#### DATA LISTING:
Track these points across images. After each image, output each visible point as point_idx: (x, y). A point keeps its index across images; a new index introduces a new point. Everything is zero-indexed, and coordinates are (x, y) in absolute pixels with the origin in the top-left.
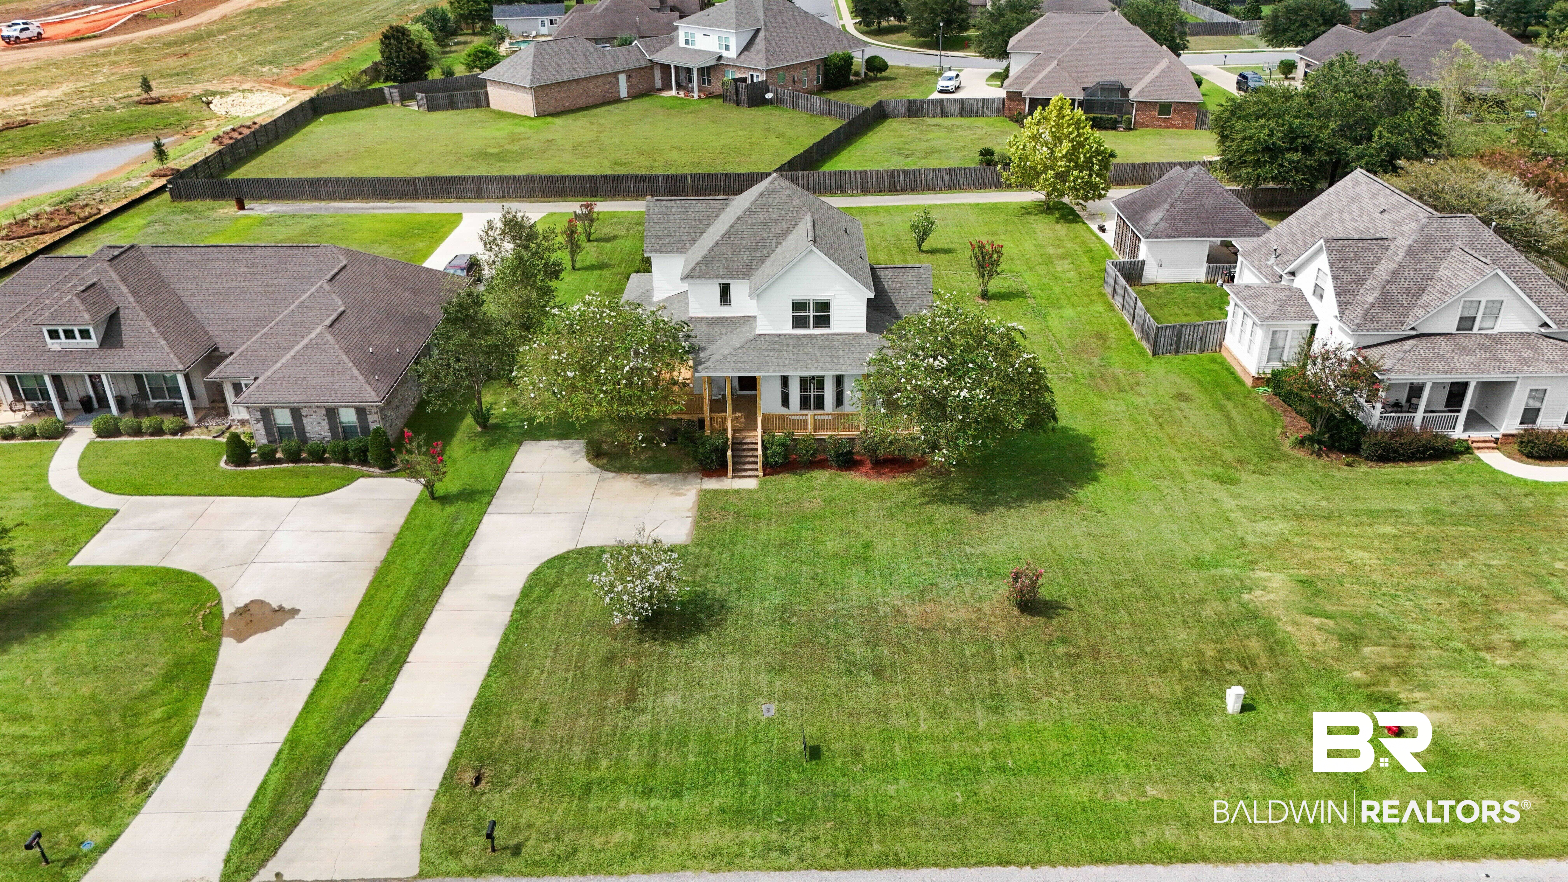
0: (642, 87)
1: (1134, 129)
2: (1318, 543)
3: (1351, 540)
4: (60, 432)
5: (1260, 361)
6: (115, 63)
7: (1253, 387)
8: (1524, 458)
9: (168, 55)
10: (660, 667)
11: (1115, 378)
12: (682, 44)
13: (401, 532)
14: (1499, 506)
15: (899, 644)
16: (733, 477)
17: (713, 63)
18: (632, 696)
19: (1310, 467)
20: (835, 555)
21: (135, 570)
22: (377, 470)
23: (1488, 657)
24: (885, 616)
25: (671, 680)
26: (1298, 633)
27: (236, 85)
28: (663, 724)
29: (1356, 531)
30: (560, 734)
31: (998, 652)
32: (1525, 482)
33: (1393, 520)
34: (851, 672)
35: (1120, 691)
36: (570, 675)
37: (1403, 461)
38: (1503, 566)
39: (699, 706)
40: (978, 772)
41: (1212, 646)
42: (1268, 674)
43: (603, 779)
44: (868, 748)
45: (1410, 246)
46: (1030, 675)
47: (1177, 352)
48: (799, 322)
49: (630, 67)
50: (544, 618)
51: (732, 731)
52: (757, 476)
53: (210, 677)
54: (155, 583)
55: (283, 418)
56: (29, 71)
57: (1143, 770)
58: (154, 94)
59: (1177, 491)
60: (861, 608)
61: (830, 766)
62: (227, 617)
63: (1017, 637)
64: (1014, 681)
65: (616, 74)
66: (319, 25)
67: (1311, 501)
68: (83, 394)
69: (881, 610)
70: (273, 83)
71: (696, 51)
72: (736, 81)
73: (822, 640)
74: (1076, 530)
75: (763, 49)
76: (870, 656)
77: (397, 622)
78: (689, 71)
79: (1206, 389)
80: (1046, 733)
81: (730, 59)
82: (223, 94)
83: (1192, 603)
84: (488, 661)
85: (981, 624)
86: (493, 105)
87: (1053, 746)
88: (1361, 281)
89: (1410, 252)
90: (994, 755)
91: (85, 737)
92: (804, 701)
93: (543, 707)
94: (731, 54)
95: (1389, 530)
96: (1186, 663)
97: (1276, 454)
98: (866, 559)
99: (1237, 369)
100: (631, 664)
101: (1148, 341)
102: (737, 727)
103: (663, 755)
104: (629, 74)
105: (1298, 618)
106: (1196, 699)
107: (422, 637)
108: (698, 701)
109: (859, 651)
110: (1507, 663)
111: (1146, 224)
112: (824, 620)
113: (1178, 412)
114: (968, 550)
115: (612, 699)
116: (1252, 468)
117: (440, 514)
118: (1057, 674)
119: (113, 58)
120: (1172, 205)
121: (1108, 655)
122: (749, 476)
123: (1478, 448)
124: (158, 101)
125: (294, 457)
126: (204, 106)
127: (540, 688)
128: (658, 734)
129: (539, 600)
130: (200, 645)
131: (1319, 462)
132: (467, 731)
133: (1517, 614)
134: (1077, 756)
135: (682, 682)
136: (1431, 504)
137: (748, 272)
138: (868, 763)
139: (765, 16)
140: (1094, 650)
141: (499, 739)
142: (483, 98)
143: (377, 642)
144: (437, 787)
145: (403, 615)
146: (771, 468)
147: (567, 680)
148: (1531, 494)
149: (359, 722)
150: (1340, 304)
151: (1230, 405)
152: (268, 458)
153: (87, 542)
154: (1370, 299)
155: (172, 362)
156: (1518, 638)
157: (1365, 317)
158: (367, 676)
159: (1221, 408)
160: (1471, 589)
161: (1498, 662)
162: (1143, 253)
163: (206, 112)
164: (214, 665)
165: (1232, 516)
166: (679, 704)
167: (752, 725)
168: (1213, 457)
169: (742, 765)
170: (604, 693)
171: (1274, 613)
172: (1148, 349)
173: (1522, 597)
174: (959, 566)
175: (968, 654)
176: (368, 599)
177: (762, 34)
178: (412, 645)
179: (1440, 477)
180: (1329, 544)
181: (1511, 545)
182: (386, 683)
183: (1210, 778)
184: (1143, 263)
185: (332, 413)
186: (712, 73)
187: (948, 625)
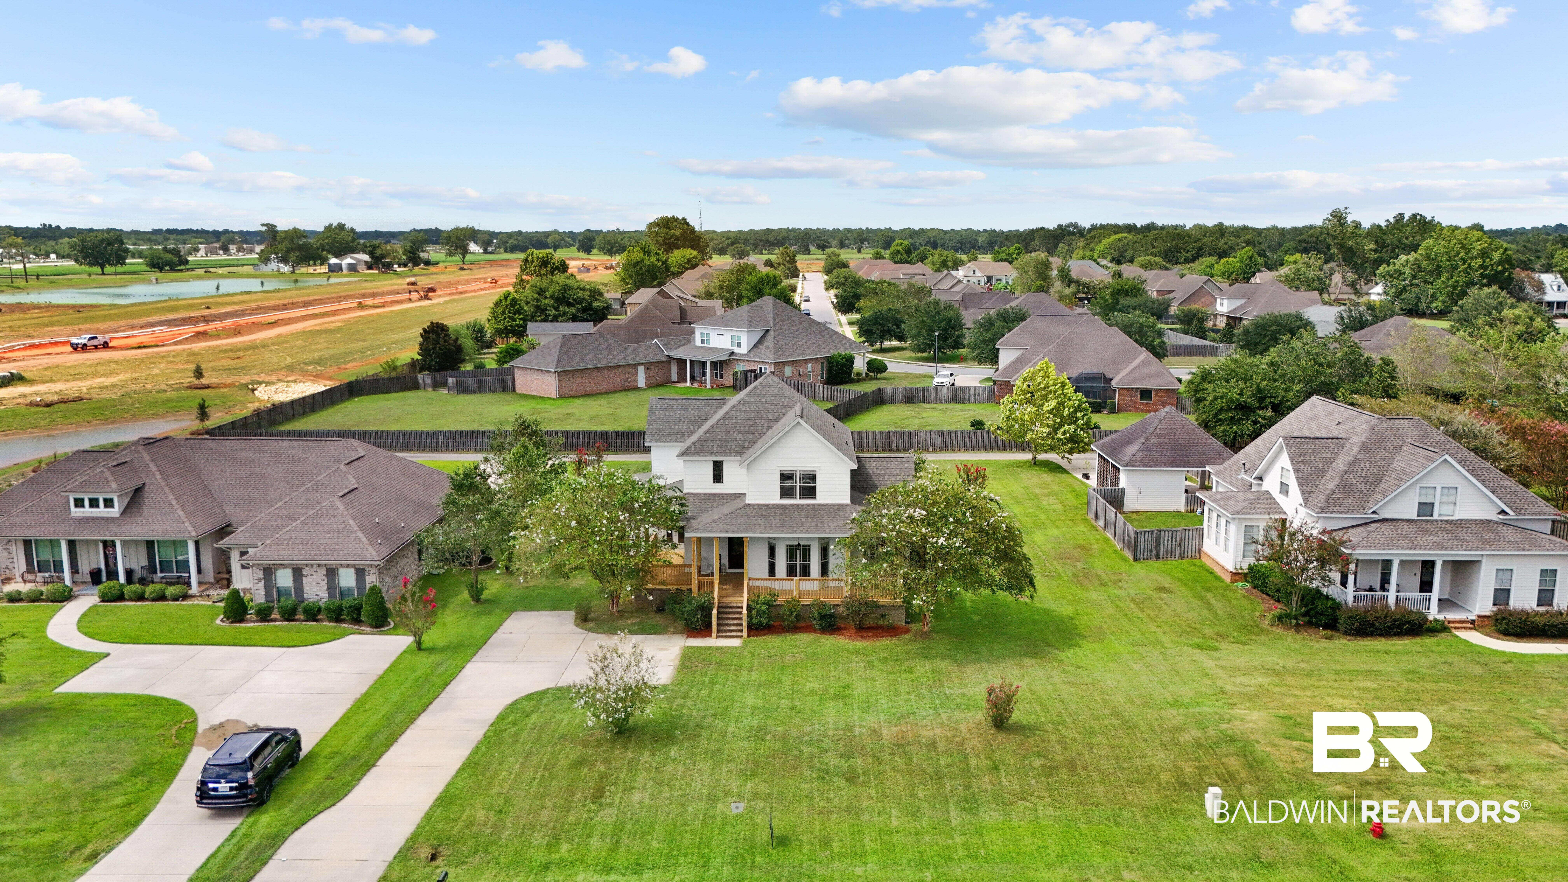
0: (658, 379)
1: (1118, 412)
2: (1296, 692)
3: (1330, 690)
4: (66, 597)
5: (1236, 557)
6: (171, 362)
7: (1233, 582)
8: (1501, 636)
9: (223, 358)
10: (630, 770)
11: (1098, 577)
12: (698, 343)
13: (385, 673)
14: (1478, 670)
15: (874, 756)
16: (717, 637)
17: (726, 358)
18: (598, 794)
19: (1289, 639)
20: (814, 692)
21: (116, 696)
22: (368, 629)
23: (1472, 778)
24: (861, 734)
25: (640, 781)
26: (1277, 753)
27: (281, 377)
28: (629, 816)
29: (1336, 685)
30: (522, 822)
31: (973, 762)
32: (1504, 653)
33: (1373, 677)
34: (823, 778)
35: (1097, 797)
36: (538, 776)
37: (1381, 635)
38: (1484, 711)
39: (667, 802)
40: (951, 859)
41: (1191, 763)
42: (1249, 787)
43: (562, 860)
44: (837, 838)
45: (1363, 442)
46: (1005, 782)
47: (1157, 557)
48: (787, 493)
49: (649, 360)
50: (517, 734)
51: (697, 824)
52: (741, 637)
53: (175, 775)
54: (135, 705)
55: (284, 579)
56: (90, 366)
57: (1120, 860)
58: (204, 381)
59: (1156, 654)
60: (837, 729)
61: (797, 851)
62: (200, 730)
63: (993, 751)
64: (989, 787)
65: (635, 366)
66: (365, 341)
67: (1290, 664)
68: (94, 566)
69: (857, 731)
70: (317, 376)
71: (710, 348)
72: (746, 372)
73: (796, 753)
74: (1056, 679)
75: (772, 345)
76: (843, 765)
77: (370, 737)
78: (703, 364)
79: (1186, 585)
80: (1020, 830)
81: (742, 355)
82: (268, 383)
83: (1170, 731)
84: (458, 765)
85: (956, 739)
86: (519, 389)
87: (1028, 840)
88: (1322, 473)
89: (1364, 447)
90: (966, 846)
91: (39, 818)
92: (774, 801)
93: (507, 800)
94: (743, 350)
95: (1369, 684)
96: (1164, 777)
97: (1255, 630)
98: (844, 696)
99: (1217, 570)
100: (601, 768)
101: (1129, 549)
102: (704, 820)
103: (626, 841)
104: (648, 367)
105: (1277, 741)
106: (1175, 806)
107: (393, 748)
108: (665, 798)
109: (832, 760)
110: (1492, 783)
111: (1124, 455)
112: (799, 737)
113: (1159, 601)
114: (947, 691)
115: (579, 796)
116: (1231, 639)
117: (425, 661)
118: (1033, 782)
119: (171, 359)
120: (1147, 439)
121: (1085, 768)
122: (733, 637)
123: (1456, 628)
124: (207, 387)
125: (289, 615)
126: (250, 393)
127: (507, 785)
128: (623, 823)
129: (514, 723)
130: (170, 751)
131: (1298, 636)
132: (428, 816)
133: (1499, 745)
134: (1052, 847)
135: (651, 783)
136: (1410, 667)
137: (740, 451)
138: (836, 850)
139: (774, 319)
140: (1072, 766)
141: (460, 825)
142: (510, 384)
143: (348, 750)
144: (391, 858)
145: (377, 732)
146: (755, 629)
147: (534, 779)
148: (1511, 662)
149: (320, 808)
150: (1303, 492)
151: (1209, 596)
152: (264, 615)
153: (74, 676)
154: (1331, 486)
155: (186, 530)
156: (1502, 763)
157: (1327, 501)
158: (334, 775)
159: (1201, 598)
160: (1452, 726)
161: (1483, 782)
162: (1123, 481)
163: (251, 397)
164: (182, 766)
165: (1211, 672)
166: (647, 802)
167: (719, 819)
168: (1193, 631)
169: (707, 850)
170: (571, 790)
171: (1252, 737)
172: (1129, 555)
173: (1504, 733)
174: (937, 702)
175: (942, 763)
176: (345, 719)
177: (771, 334)
178: (382, 754)
179: (1418, 649)
180: (1309, 694)
181: (1492, 697)
182: (351, 781)
183: (1191, 868)
184: (1123, 490)
185: (332, 573)
186: (725, 367)
187: (924, 740)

#### PROMPT:
In the answer, give only the lines from the top of the data above through the line with "27: (236, 85)", reproduced exactly; no picture may appear.

#### RESULT OF THIS TASK:
Track these points across images. After each image, output each visible point as point_idx: (x, y). A point keeps its index across images; a new index introduces a new point. Everything is zero-indexed, and coordinates are (x, y) in absolute pixels with the origin in the top-left.
0: (642, 87)
1: (1134, 129)
2: (1318, 543)
3: (1351, 540)
4: (60, 432)
5: (1260, 361)
6: (115, 63)
7: (1253, 387)
8: (1524, 458)
9: (168, 55)
10: (660, 667)
11: (1115, 378)
12: (682, 44)
13: (401, 532)
14: (1499, 506)
15: (899, 644)
16: (733, 477)
17: (713, 63)
18: (632, 696)
19: (1310, 467)
20: (835, 555)
21: (135, 570)
22: (377, 470)
23: (1488, 657)
24: (885, 616)
25: (671, 680)
26: (1298, 633)
27: (236, 85)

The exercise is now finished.